Centuries later, the blues is still struggling to be understood - and heard.
The difference now is that modern generations are at least familiar with the blues sound. But blues today suffers from an image problem. Although there are more blues CDs - new recordings and reissues - available to the public than ever before, blues isn't frequently heard on radio. It's a music form tied to a rich legacy that is still shaping public perceptions, even though the blues has evolved considerably since Ledbelly, Son House, and Charlie Patton. In the 1920s, these artists first used acoustic guitars to further express the human blues wails coming out of the Mississippi cotton fields.
How far has the blues come since then? Consider the following (and see "A blues spectrum" at left):
* Bob Brozman and Corey Harris have incorporated Hawaiian and Caribbean influences into their blues, while a unique African blues led by Mali's Ali Farka Toure and Toumani Diabate is getting exposure, thanks to collaborations with American bluesmen Ry Cooder and Taj Mahal.

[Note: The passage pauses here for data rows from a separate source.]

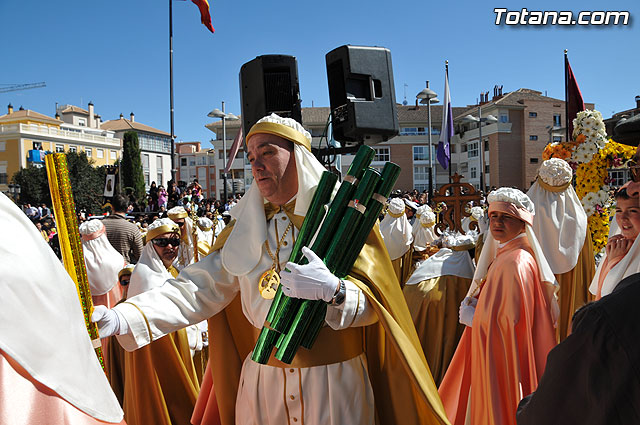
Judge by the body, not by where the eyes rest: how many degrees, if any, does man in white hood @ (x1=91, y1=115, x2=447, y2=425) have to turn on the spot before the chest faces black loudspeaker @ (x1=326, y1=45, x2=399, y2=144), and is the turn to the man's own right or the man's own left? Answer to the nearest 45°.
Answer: approximately 180°

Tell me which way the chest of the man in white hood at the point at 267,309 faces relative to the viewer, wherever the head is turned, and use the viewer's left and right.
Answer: facing the viewer and to the left of the viewer

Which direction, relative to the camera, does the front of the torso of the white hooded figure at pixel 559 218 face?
away from the camera

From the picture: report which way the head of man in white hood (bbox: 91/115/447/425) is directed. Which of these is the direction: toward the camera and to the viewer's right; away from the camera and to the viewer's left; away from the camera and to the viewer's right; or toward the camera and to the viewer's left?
toward the camera and to the viewer's left

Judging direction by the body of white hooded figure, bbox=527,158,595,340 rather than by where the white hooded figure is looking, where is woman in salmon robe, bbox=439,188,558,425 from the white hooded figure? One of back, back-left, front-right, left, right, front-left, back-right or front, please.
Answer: back

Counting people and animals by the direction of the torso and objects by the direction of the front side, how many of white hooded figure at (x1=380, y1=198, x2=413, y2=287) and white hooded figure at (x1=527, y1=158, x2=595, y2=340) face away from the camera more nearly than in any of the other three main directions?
2

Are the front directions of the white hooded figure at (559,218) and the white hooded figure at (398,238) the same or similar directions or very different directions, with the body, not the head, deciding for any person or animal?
same or similar directions

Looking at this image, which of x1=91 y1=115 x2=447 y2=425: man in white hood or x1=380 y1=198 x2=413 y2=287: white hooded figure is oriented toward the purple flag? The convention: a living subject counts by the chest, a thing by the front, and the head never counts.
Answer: the white hooded figure

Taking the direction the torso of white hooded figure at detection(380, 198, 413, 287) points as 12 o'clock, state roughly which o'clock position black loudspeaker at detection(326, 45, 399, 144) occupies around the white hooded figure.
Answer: The black loudspeaker is roughly at 6 o'clock from the white hooded figure.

* Artists like R.L. Burnside and Gary Moore are pushing the boundaries of blues with drum-loop samples, even as electronic dance music artists like Moby have begun incorporating segments of old blues recordings in their music.
* Blues players are incorporating other influences into their music: Guitarist Robben Ford dips into the jazz idiom on his releases, while Robert Cray's new album, "Shoulda Been Home," mixes soul, gospel, and R&B into his blues repertoire. Keb' Mo's new album, "Big Wide Grin," adds a bluesy take to songs by Joni Mitchell and Stevie Wonder, while John Hammond's new "Wicked Grin" is comprised of blues reinterpretations of Tom Waits songs.
* Recording artists like 15-year-old Shannon Curfman and other young artists like Shemekia Copeland, Kenny Wayne Shepherd, Susan Tedeschi, and Jonny Lang are gaining fans through nonstop tours of their fusion of blues and rock.
Throwing blues into the mix
When the nation began to cook its cultural melting pot, blues was the first musical ingredient to be thrown into it, adding its distinctive flavor to the jazz, rock, gospel, soul, and R&B sounds that crossed racial barriers. As B.B. King, emeritus of the blues, recently told the Monitor, "Blues has been something like a grandfather of much of the music we hear today."
Many people, though, think of the blues as their grandfather's music. American culture has often smothered blues by placing it in a formaldehyde jar - preserving an iconic, romanticized, and cliched depiction of the blues.
"If it doesn't continue to grow artistically, then it will become the new Dixieland jazz, and it will be played the same way every night, the same repertoire of songs," says Bruce Iglaur, head of Alligator Records, a blues label, and president of the Blues Music Association in Memphis, Tenn.